Beneath the broad-brushed characterisation of almost child-like eccentricity is an underlying loneliness and desperation among the disparate bunch which mitigates against the obvious sentimentality in depicting the community and the romantic view of the rust-coloured landscape captured by cinematographer Geoffrey Hall.

An imperious cast of British acting talent headed by Maggie Smith, Judi Dench, Bill Nighy and Tom Wilkinson check in to The Best Exotic Marigold Hotel (Cert 12A).

Add to that an exotic Indian location and there is much to recommend in the gentle comedy from Shakespeare in Love director John Madden though it is likely to appeal mostly to their contemporaries, “the grey pound” which hotelier Dev Patel admits he is chasing.

Adapted by Ol Parker from Deborah Moggach’s novel, These Foolish Things, it is the story of a group of assorted British sixtysomethings who for various reasons opt to leave troubles back home behind and retire to India after spotting an advertisement for a “luxury development for residents in their golden years” in Jaipur.

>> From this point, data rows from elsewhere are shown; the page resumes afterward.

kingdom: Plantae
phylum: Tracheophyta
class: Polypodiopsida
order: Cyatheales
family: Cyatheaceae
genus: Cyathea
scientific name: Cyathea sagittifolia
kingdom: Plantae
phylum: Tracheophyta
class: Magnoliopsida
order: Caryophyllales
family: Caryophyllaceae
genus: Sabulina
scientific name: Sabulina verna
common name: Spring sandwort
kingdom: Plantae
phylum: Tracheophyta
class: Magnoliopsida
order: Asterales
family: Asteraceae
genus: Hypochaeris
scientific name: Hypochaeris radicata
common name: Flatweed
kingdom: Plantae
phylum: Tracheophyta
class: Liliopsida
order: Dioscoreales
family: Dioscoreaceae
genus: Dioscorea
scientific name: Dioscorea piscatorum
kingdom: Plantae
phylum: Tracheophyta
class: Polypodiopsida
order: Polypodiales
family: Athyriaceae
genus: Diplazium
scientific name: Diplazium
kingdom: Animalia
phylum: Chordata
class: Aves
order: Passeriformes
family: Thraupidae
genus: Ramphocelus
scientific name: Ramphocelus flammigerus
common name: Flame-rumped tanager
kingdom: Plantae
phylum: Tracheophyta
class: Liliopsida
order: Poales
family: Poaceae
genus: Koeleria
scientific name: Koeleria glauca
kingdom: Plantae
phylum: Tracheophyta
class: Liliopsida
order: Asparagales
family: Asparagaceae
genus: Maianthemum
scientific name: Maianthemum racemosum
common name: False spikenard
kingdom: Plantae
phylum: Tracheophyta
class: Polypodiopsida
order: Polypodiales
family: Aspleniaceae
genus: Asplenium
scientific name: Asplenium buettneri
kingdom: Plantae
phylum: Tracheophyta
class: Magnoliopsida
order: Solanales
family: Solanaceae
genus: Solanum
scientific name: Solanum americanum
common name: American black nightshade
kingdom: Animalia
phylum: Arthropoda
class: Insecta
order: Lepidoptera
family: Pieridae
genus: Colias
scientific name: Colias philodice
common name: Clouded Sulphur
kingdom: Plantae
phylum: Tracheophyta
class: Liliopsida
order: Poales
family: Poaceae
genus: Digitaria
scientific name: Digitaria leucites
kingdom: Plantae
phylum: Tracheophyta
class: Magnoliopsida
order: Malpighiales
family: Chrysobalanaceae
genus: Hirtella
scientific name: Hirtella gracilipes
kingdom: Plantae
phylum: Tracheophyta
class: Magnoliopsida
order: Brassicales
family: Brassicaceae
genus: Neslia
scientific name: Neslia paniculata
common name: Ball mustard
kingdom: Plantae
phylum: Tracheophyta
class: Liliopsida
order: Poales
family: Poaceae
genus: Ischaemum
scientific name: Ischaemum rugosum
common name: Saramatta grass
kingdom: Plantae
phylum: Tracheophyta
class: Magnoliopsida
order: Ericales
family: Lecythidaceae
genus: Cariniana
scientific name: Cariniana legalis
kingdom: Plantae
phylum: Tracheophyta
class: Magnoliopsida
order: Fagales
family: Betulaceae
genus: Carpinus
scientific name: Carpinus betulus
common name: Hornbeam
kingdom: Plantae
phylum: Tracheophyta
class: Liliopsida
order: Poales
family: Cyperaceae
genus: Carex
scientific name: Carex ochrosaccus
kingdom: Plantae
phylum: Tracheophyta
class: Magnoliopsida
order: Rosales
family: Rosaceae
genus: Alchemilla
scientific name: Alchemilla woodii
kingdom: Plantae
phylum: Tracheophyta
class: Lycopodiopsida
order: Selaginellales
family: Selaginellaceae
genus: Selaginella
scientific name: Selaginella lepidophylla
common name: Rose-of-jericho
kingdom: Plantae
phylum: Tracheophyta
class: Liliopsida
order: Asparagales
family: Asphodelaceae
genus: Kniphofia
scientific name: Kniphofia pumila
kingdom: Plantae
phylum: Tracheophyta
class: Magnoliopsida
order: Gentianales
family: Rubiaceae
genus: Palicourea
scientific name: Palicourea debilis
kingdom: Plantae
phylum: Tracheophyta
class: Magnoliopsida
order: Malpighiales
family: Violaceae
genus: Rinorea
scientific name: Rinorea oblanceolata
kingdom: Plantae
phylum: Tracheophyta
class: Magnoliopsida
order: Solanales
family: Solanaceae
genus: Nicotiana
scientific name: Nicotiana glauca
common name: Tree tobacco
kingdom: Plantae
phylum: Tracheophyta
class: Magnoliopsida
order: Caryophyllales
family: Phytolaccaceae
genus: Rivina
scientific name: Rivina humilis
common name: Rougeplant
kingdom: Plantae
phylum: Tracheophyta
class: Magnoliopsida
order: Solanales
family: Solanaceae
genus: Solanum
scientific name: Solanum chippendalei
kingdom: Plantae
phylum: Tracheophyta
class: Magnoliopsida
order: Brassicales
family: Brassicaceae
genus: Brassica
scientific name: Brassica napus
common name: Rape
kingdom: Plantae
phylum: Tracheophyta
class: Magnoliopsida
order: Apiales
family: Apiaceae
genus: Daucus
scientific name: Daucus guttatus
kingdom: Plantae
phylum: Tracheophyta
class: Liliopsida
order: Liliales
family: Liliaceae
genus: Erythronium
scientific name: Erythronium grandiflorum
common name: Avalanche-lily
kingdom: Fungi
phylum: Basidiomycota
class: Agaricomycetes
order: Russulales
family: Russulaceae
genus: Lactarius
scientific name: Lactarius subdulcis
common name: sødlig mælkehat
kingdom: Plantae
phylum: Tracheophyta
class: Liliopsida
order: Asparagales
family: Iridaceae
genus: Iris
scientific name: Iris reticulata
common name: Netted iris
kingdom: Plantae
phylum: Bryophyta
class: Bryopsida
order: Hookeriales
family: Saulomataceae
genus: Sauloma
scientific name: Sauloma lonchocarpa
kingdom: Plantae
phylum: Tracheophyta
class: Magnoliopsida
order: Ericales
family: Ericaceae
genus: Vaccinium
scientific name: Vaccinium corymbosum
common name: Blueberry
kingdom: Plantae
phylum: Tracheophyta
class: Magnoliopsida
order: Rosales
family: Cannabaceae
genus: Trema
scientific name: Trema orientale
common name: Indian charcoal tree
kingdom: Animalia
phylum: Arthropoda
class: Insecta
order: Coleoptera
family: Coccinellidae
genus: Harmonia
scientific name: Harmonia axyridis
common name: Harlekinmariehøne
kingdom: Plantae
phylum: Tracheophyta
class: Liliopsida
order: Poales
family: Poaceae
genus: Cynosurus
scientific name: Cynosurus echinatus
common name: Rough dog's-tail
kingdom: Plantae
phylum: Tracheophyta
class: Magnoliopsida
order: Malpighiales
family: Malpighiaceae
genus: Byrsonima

What they don’t anticipate – though we do, of course – is that it will turn out to be nothing of the sort. In different ways the group respond to the challenge reflecting their personalities – the easy-going Nighy in contrast to his snobbish wife (Penelope Wilton), Wilkinson’s Indophile ex-judge to Smith’s embittered cockney racist, and so on. For some, the experience turns out to give them a new lease of life, while for at least one it remains a big mistake.

The plot may be sentimental escapism but the distinguished cast of veteran thesps are on top form and it has some poignant and acute observations on getting old.